India’s most valuable company said on Friday that its wholly owned step-down subsidiary, Nauyaan Tradings Pvt Ltd (NTPL), acquired the remaining 6.1% stake in Nauyaan Shipyard from Welspun Corp. With this transaction, the shipyard business has now become a fully owned step-down subsidiary of RIL.
Reliance clarified in its exchange filing that the deal does not qualify as a related party transaction, as none of the company’s promoters, promoter group, or related entities hold any interest in Nauyaan Shipyard. The intimation regarding the acquisition was received from Nauyaan Shipyard at 6:37 p.m. IST on Friday, the company added.

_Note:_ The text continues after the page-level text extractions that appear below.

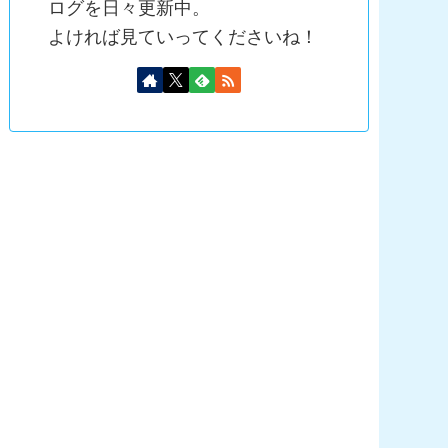
ログを日々更新中。
よければ見ていってくださいね！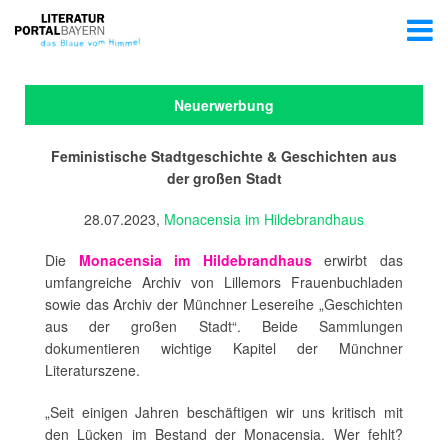
Neuerwerbung
Feministische Stadtgeschichte & Geschichten aus
der großen Stadt
28.07.2023,
Monacensia im Hildebrandhaus
Die
Monacensia im Hildebrandhaus
erwirbt das
umfangreiche Archiv von Lillemors Frauenbuchladen
sowie das Archiv der Münchner Lesereihe „Geschichten
aus der großen Stadt“. Beide Sammlungen
dokumentieren wichtige Kapitel der Münchner
Literaturszene.
„Seit einigen Jahren beschäftigen wir uns kritisch mit
den Lücken im Bestand der Monacensia. Wer fehlt?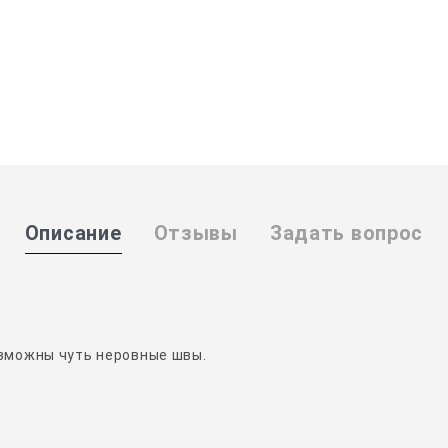
Описание
Отзывы
Задать вопрос
возможны чуть неровные швы.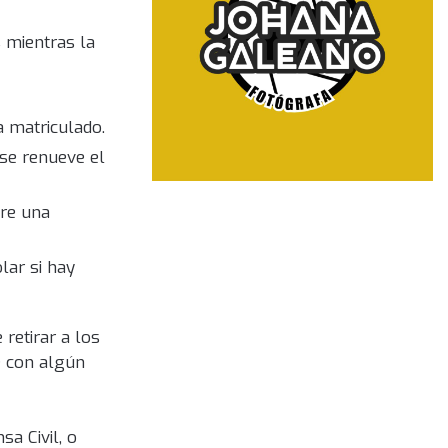
s mientras la
a matriculado.
 se renueve el
pre una
lar si hay
retirar a los
e con algún
a Civil, o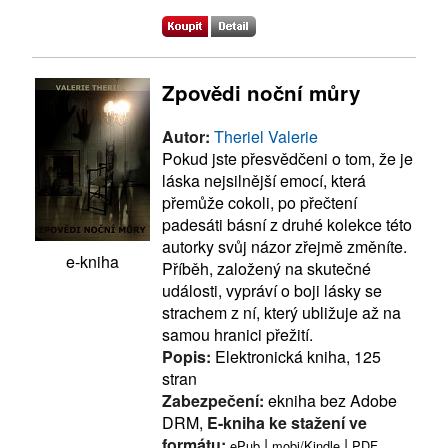
Zpovědi noční můry
Autor:
Theriel Valerie
Pokud jste přesvědčeni o tom, že je
láska nejsilnější emocí, která
přemůže cokoli, po přečtení
padesáti básní z druhé kolekce této
autorky svůj názor zřejmě změníte.
e-kniha
Příběh, založený na skutečné
události, vypráví o boji lásky se
strachem z ní, který ubližuje až na
samou hranici přežití.
Popis:
Elektronická kniha, 125
stran
Zabezpečení:
ekniha bez Adobe
DRM,
E-kniha ke stažení ve
formátu:
|
|
ePub
mobi/Kindle
PDF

The deal marks the final leg of Reliance’s phased acquisition of the shipyard business from Welspun. In March 2025, NTPL acquired a 74% equity stake in Nauyaan Shipyard for Rs 382.73 crore. The company followed up in April 2025 with the purchase of an additional 10% stake for Rs 51.72 crore.

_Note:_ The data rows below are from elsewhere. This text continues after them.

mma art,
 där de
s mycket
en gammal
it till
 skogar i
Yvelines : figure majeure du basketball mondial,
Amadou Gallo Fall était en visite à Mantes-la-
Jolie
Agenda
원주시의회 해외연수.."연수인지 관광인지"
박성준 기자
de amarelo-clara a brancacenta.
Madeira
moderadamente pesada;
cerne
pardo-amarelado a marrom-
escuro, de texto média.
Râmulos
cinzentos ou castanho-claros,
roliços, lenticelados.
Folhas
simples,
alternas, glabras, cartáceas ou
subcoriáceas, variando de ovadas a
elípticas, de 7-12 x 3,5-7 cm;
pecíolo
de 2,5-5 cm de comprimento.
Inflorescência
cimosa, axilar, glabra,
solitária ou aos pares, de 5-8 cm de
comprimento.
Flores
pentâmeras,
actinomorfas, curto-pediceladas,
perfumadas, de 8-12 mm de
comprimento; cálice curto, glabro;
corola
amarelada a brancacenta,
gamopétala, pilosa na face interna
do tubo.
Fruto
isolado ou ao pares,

With the latest transaction, Reliance has now completed the buyout of the shipyard, underscoring its long-term commitment to the sector. The company also said necessary applications are being filed with relevant authorities as per agreements with Nauyaan Shipyard.
The acquisition follows RIL’s strong first-quarter results reported in July, when consolidated net profit surged 78% year-on-year to Rs 26,994 crore, aided by a one-time gain from the sale of its stake in Asian Paints.
Revenue from operations rose 5.3% to Rs 2,48,660 crore during the June quarter, while EBITDA jumped 36% to Rs 58,024 crore, lifting margins to 21.2%.
Shares of the company closed 1.1% lower on Friday at Rs 1409.30 on the BSE. The stock has 15.4% so far in 2025, while declining nearly 6% over the last 12 months.